Because almost everyone has been named "best" by now. Even me: Best Columnist, 2011.
The out-of-town vultures who owned the papers back then were so impressed, they gave me a big raise and a Ford F-150 as a bonus. (#FakeNews. What I got was a laminated placard from the magazine.)
Deputizing yourself arbiter of "best" requires arrogance, to which Philly Mag pleads guilty.
Listen — any time any publication lists the best, or worst, reach for a grain of salt. The lists are done by writers, and if writers had other marketable skills, we'd use them to earn a better living.
The concept of "best" is subjective outside of competitive sports, where the score tells you who is "best."
Philly Mag's problem is that it has been naming "bests" for 45 years. I'll crunch the numbers in a minute. Naming the same people, products, and services over and over again would be tedious. The mag has a couple of ways to avoid that trap.
One is to keep changing or adding categories. Example: The city's vector control, for best rat catcher. Ewww. Or best modern dumpling shop. That category is as narrow as a worm's waist.
To keep things interesting, the mag throws a curve ball or two. Instead of La Colombe or Starbucks for best coffee, it selects Wawa. Or Whole Foods for best beauty store, rather than Sephora.
In each of the 15 years he's been there, editor Tom McGrath says, the mag has picked 250 to 300 bests. That's an average of 275. Multiply 275 by 45 years and that's 12,375 "bests," almost as numerous as registered Republicans in Philadelphia. That's more than the number of seats in the Academy of Music.
The massive listing often mistakes snark for sharp.

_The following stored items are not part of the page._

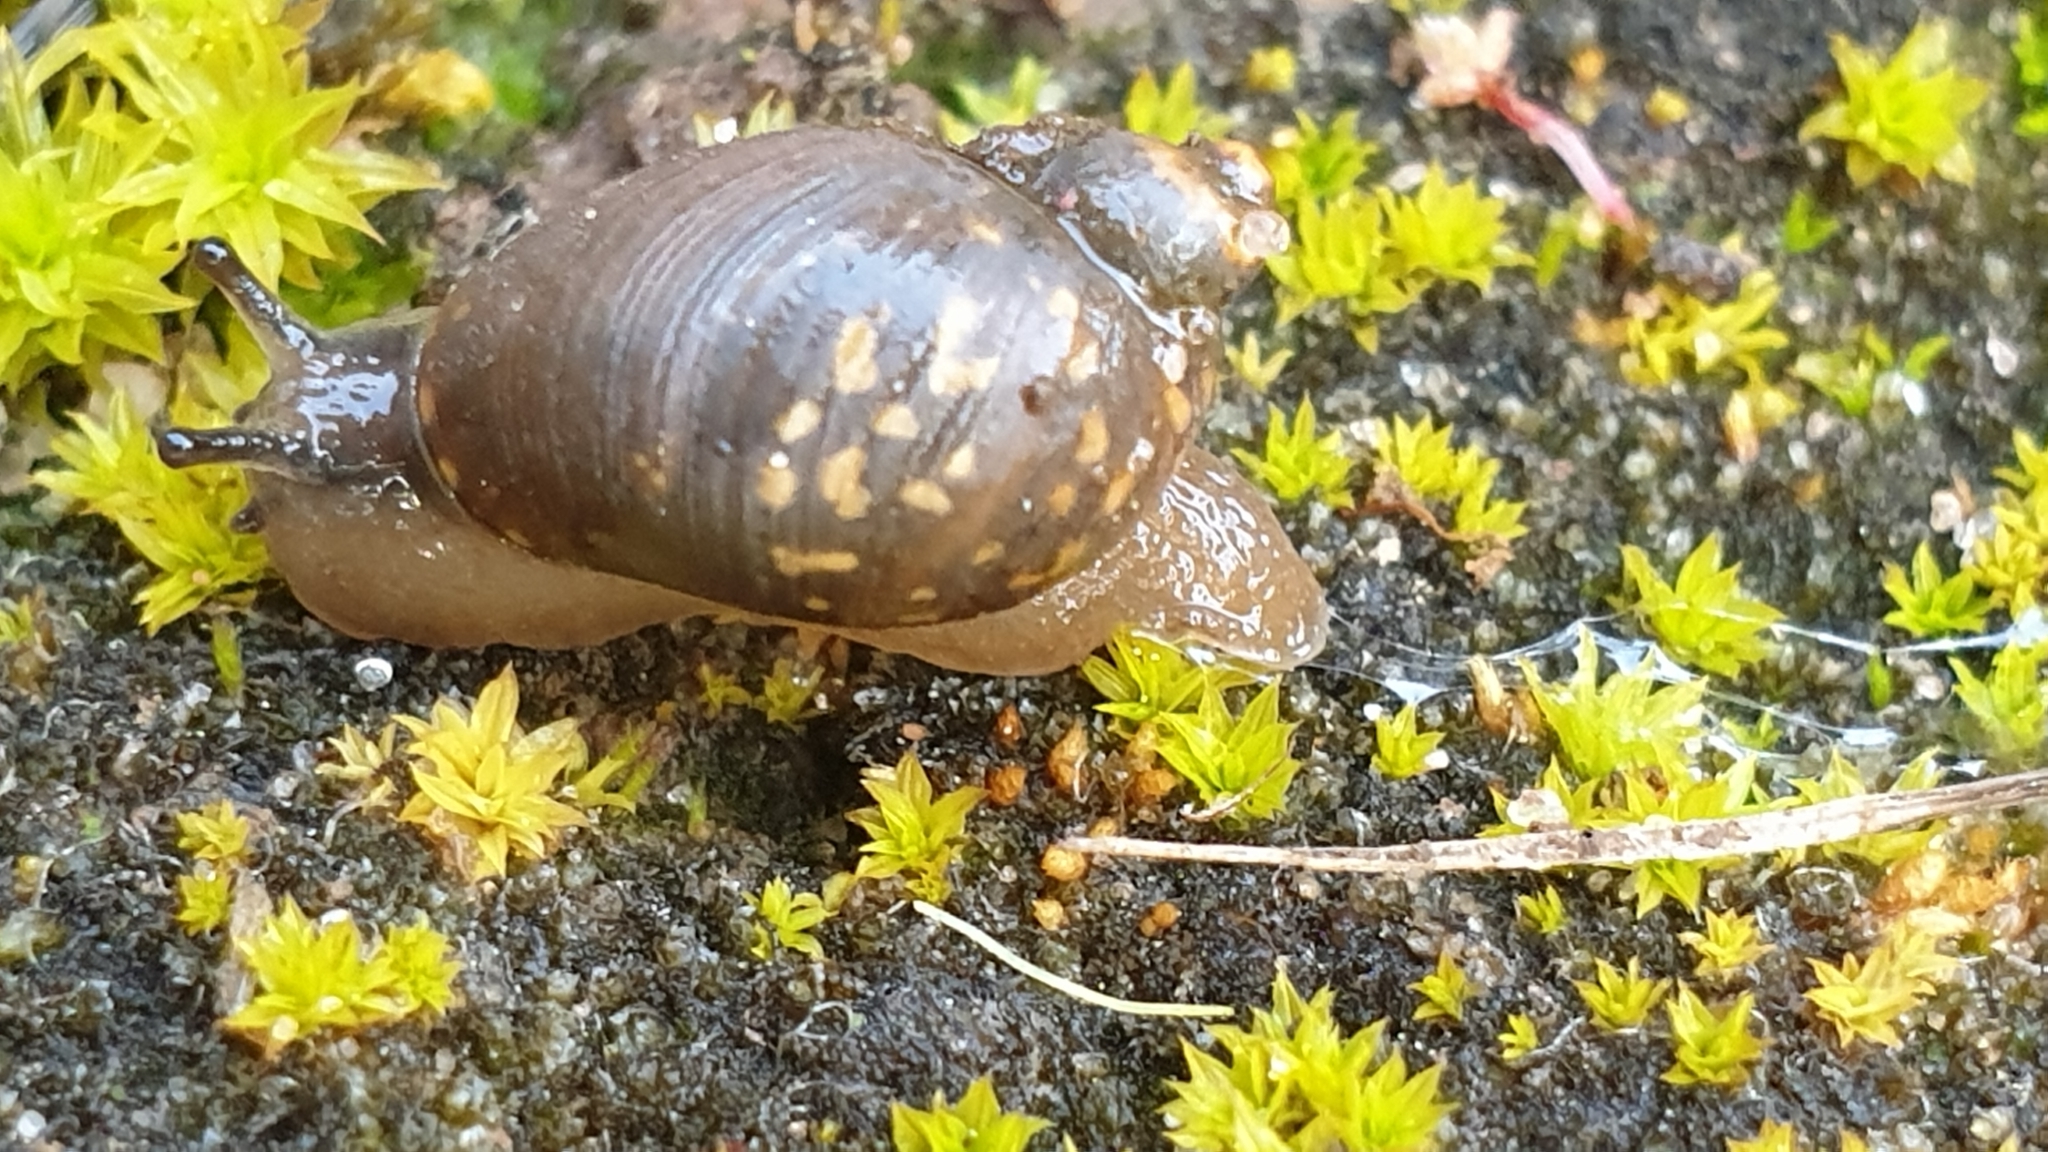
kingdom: Animalia
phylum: Mollusca
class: Gastropoda
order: Stylommatophora
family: Succineidae
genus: Succinea
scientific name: Succinea australis
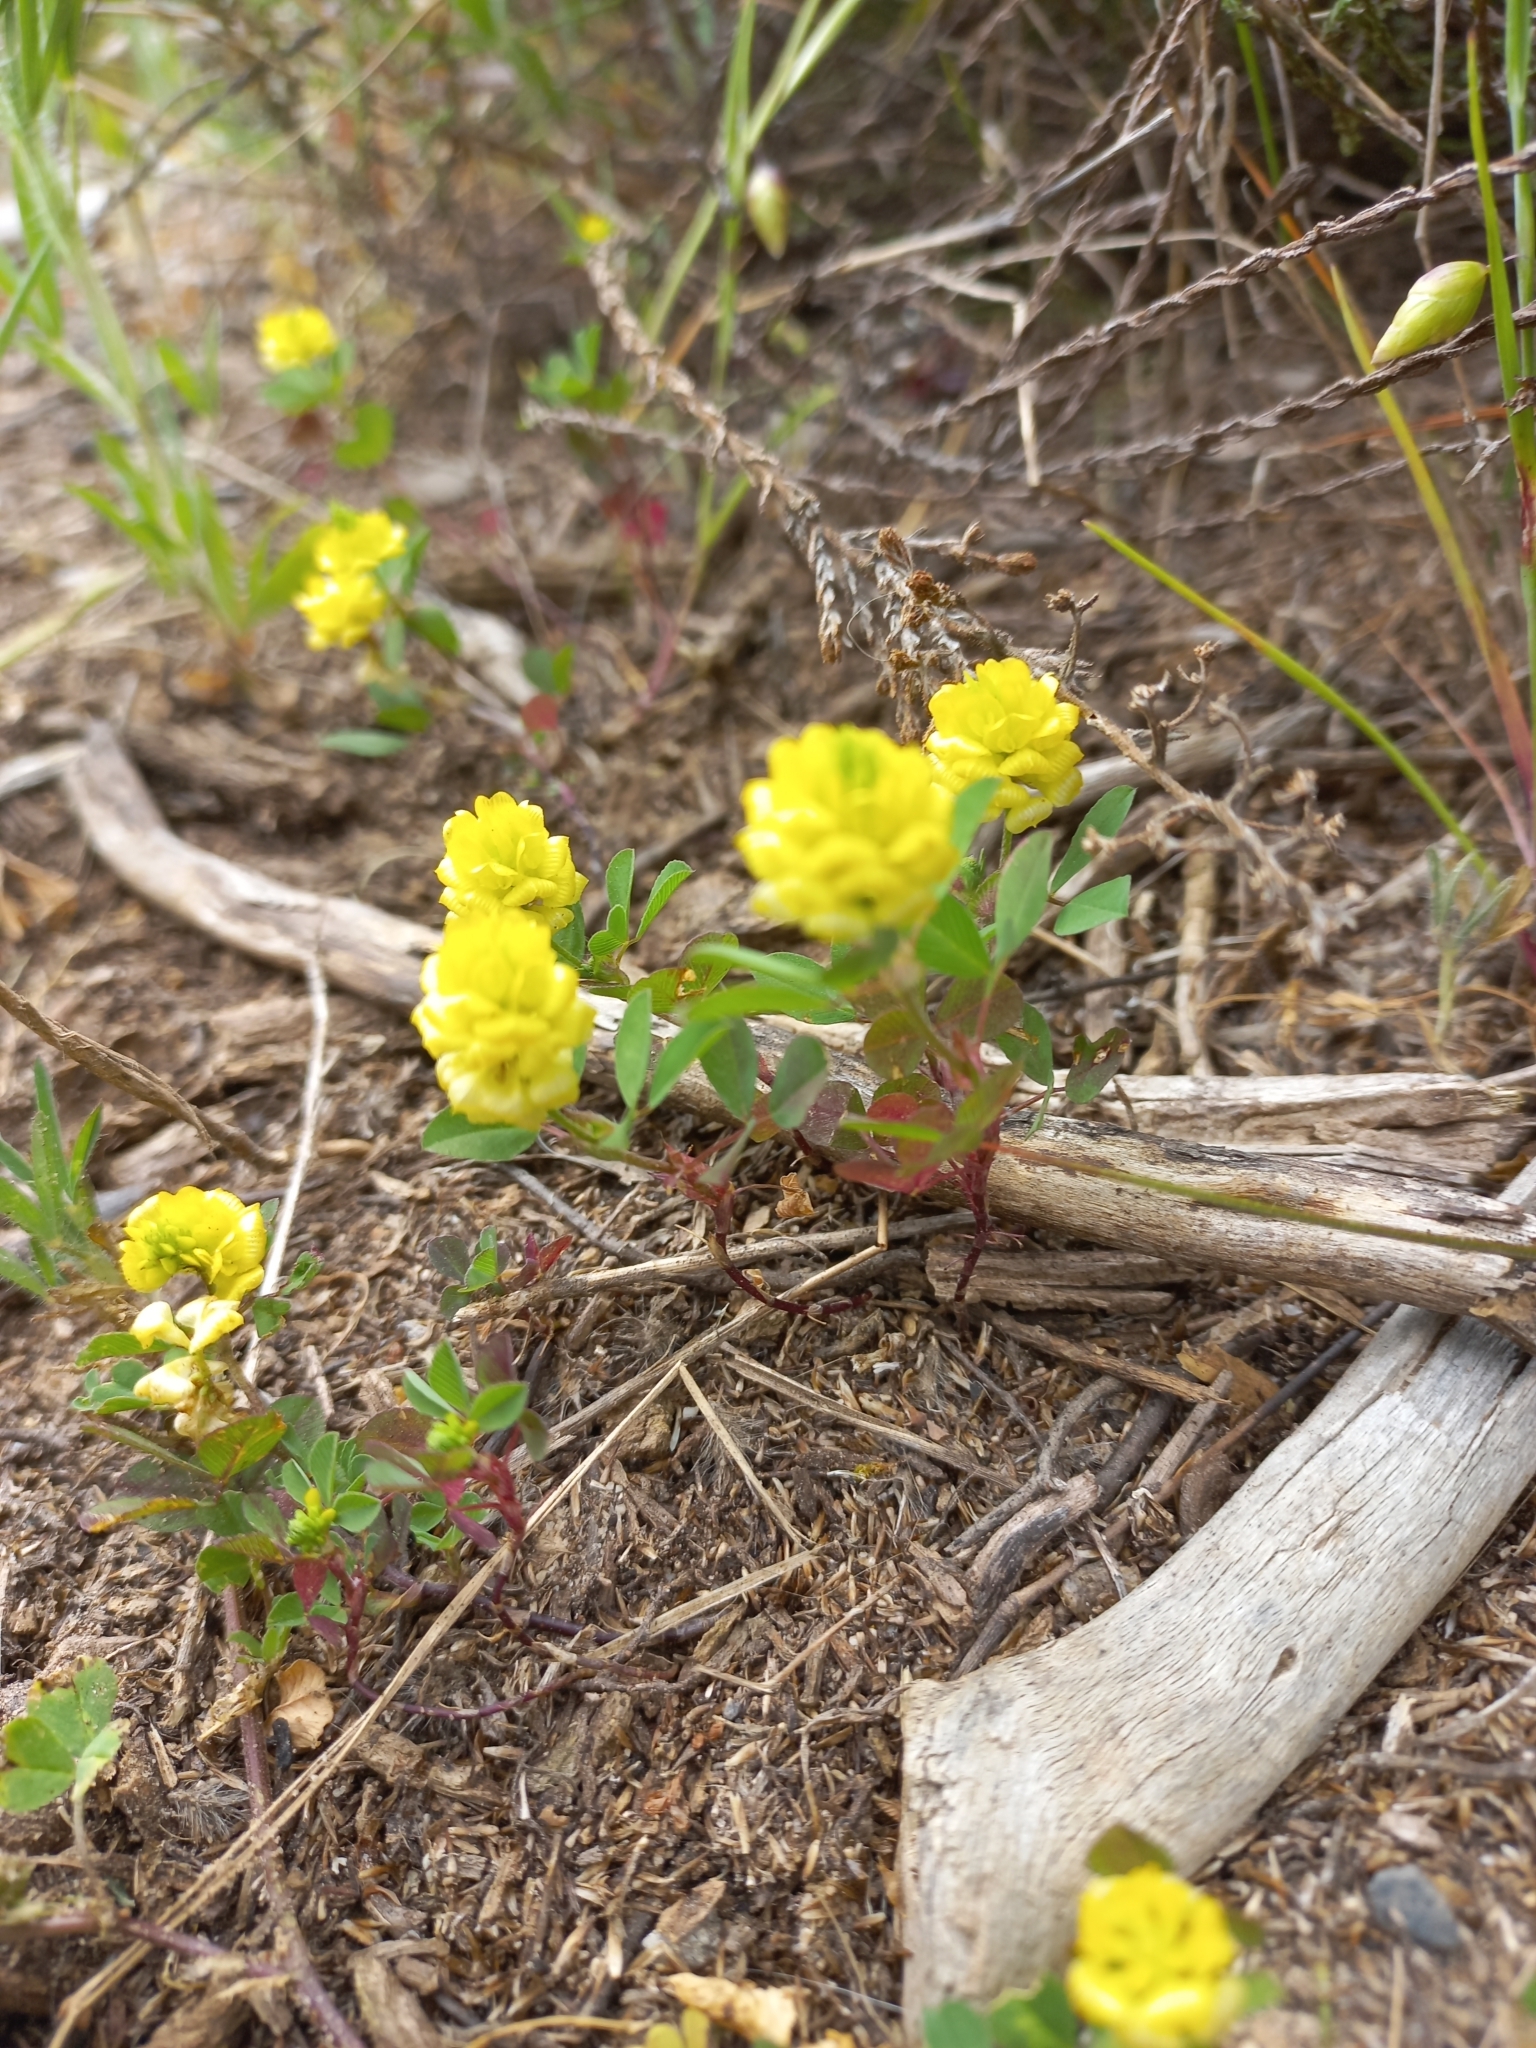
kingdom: Plantae
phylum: Tracheophyta
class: Magnoliopsida
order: Fabales
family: Fabaceae
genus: Trifolium
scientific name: Trifolium campestre
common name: Field clover
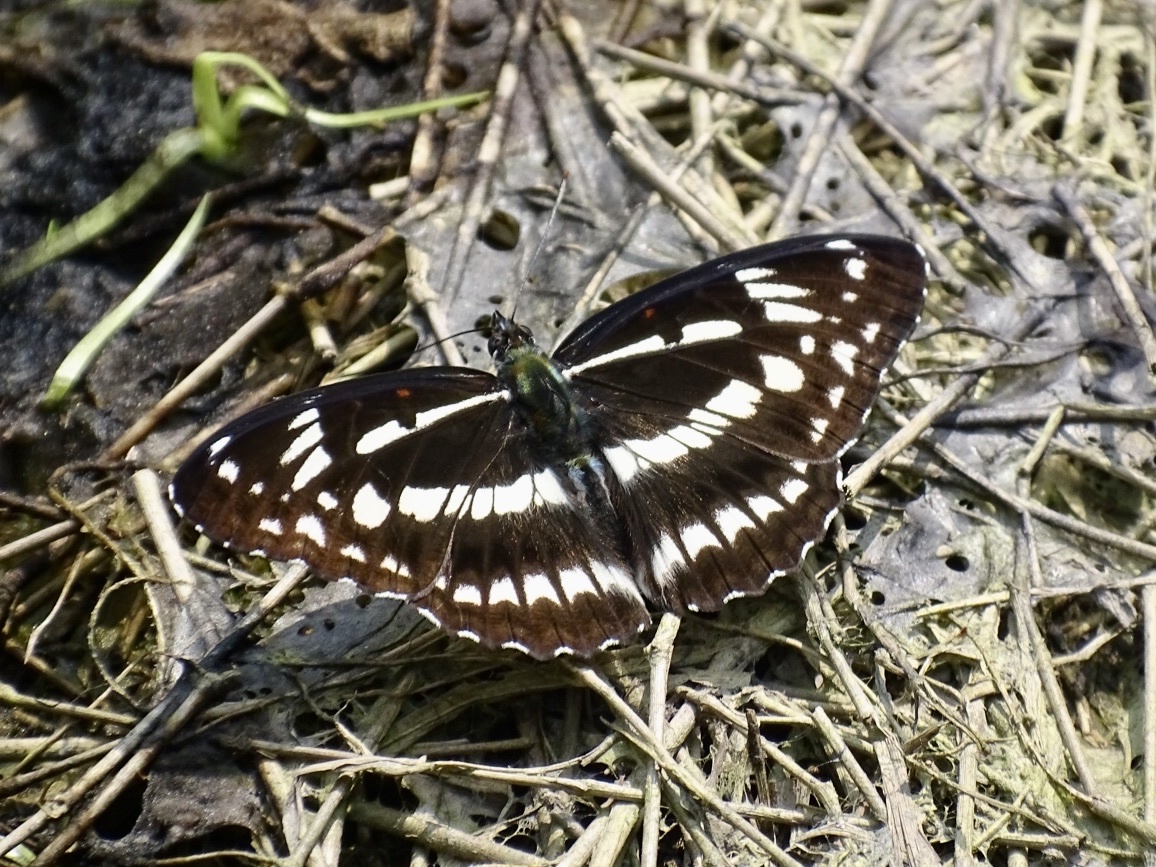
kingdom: Animalia
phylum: Arthropoda
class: Insecta
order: Lepidoptera
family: Nymphalidae
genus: Limenitis
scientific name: Limenitis sulpitia
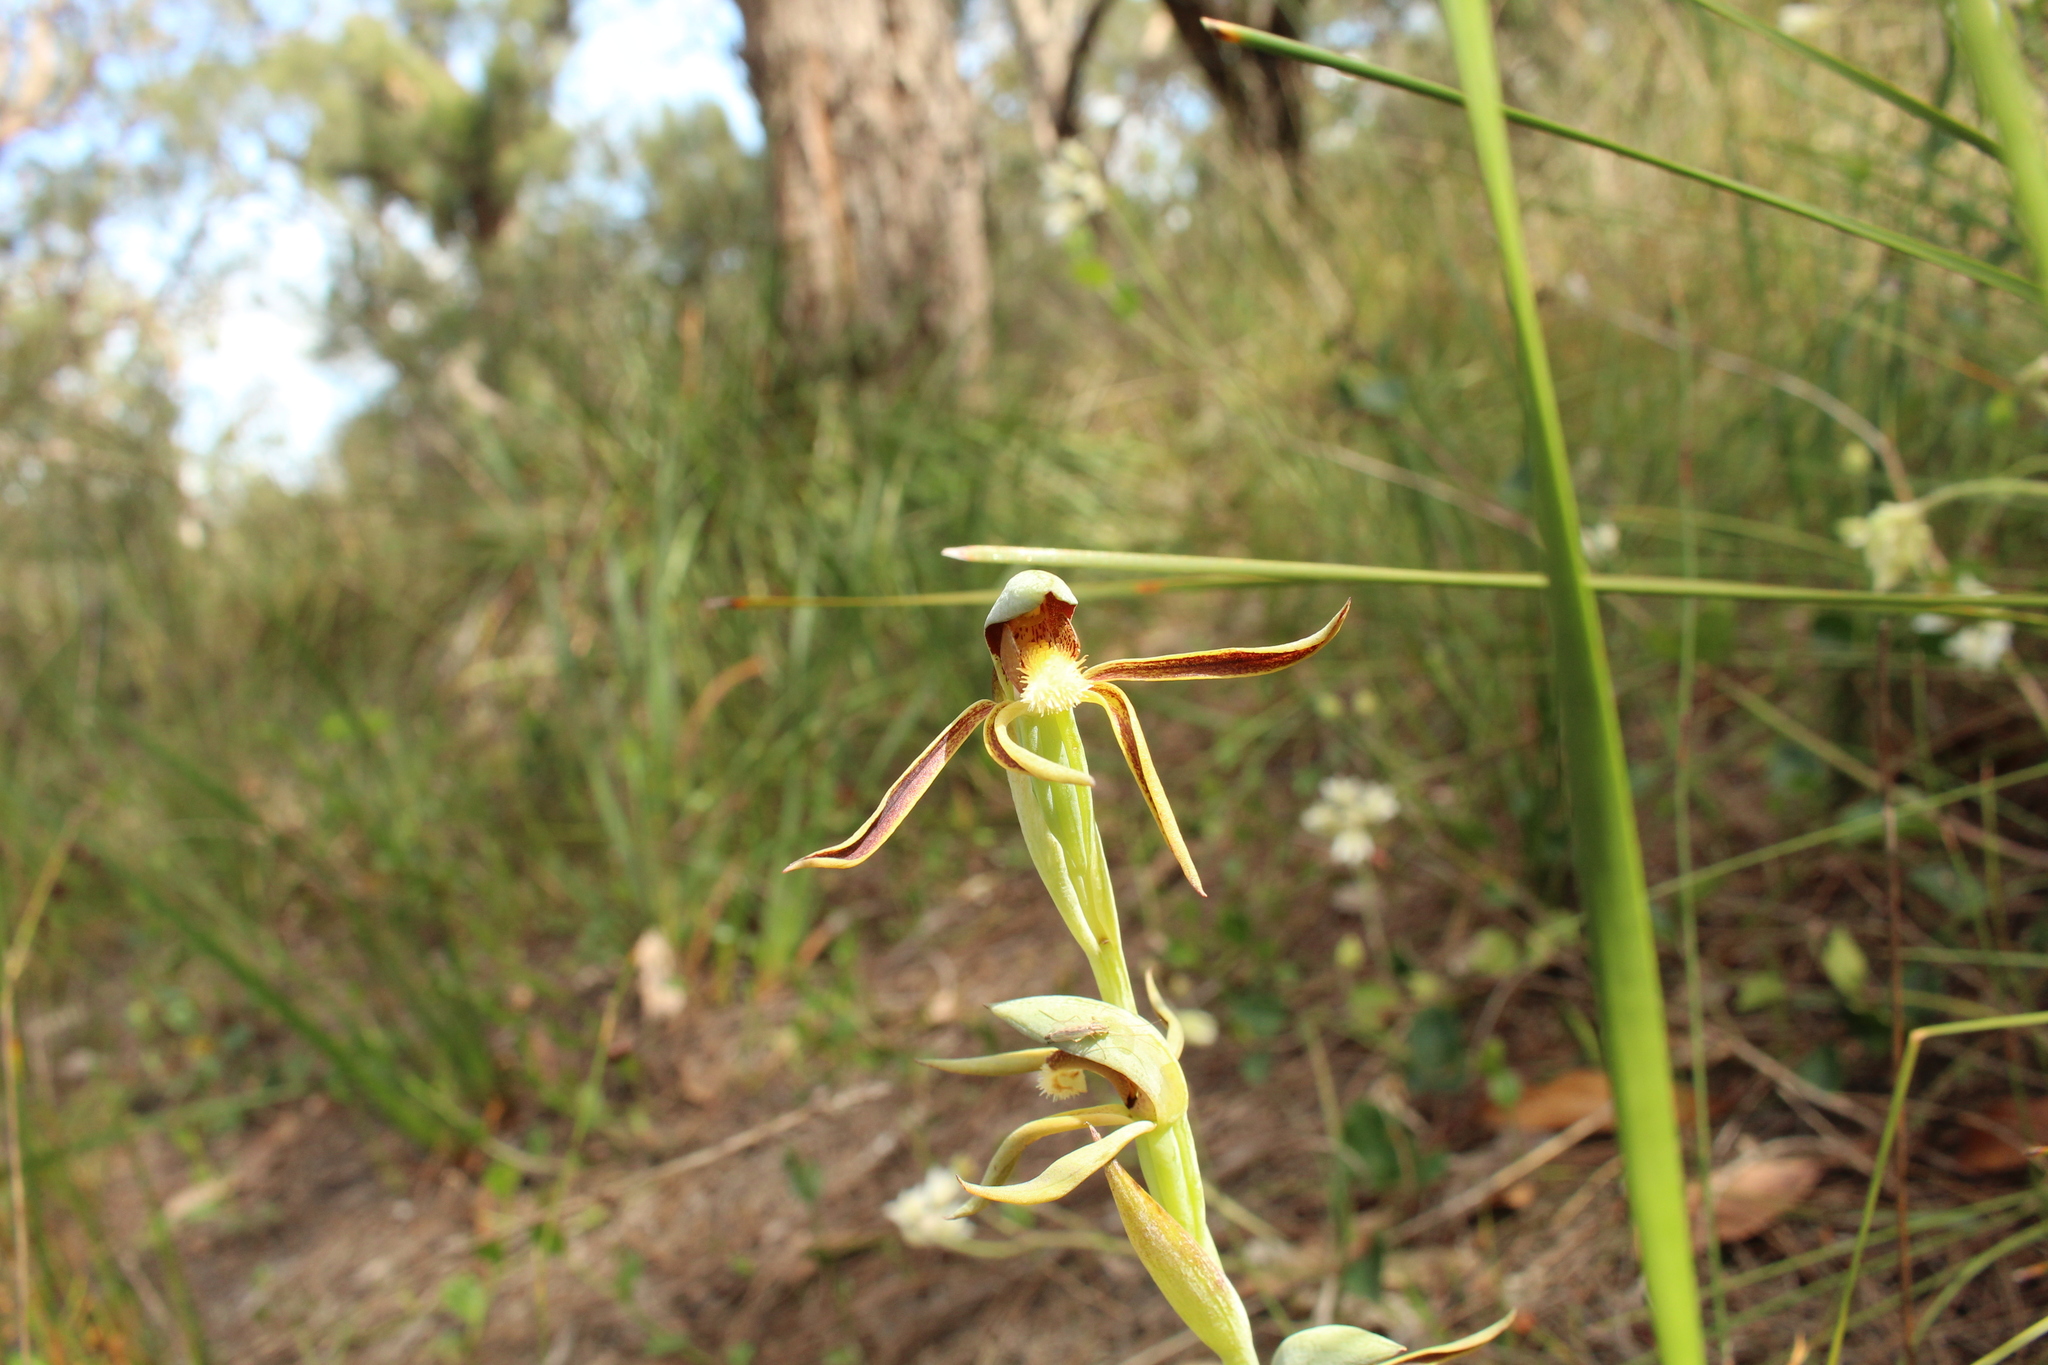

I doubt that Alan Halpern, the editor who led the magazine to national prominence, would have imagined the gimmick would have such long, sturdy legs. No one can kill it, because it's the best-selling issue of the year.
Despite its sales success, the issue bears the burden of suspicion in some quarters that the fix is in, that the "best" list is a nest of advertisers.
No, non, nein, nyet, wrote senior reporter Victor Fiorillo on Facebook. "NOBODY at the magazine has EVER instructed me to give a Best of Philly award to anybody," adding that Philly Mag invented the "best of" gimmick for city magazines.
What else can he say, you may be thinking, he works there.
Larry Platt no longer works there, but was the editor from 2002 to 2010. "There was a real Chinese wall between the editorial and business side," says Platt. Current editor McGrath concurs. The "best" is pure, but still partially hokum.
When it started, the "best" issue also contained "worsts," but "at some point 'worst' went away and would come back once in a while," says McGrath.
"If not done well, it falls flat," says McGrath, adding that listing worsts "can be too much into the negadelphia attitude." The mag, he says, chooses to celebrate "what is awesome about Philadelphia."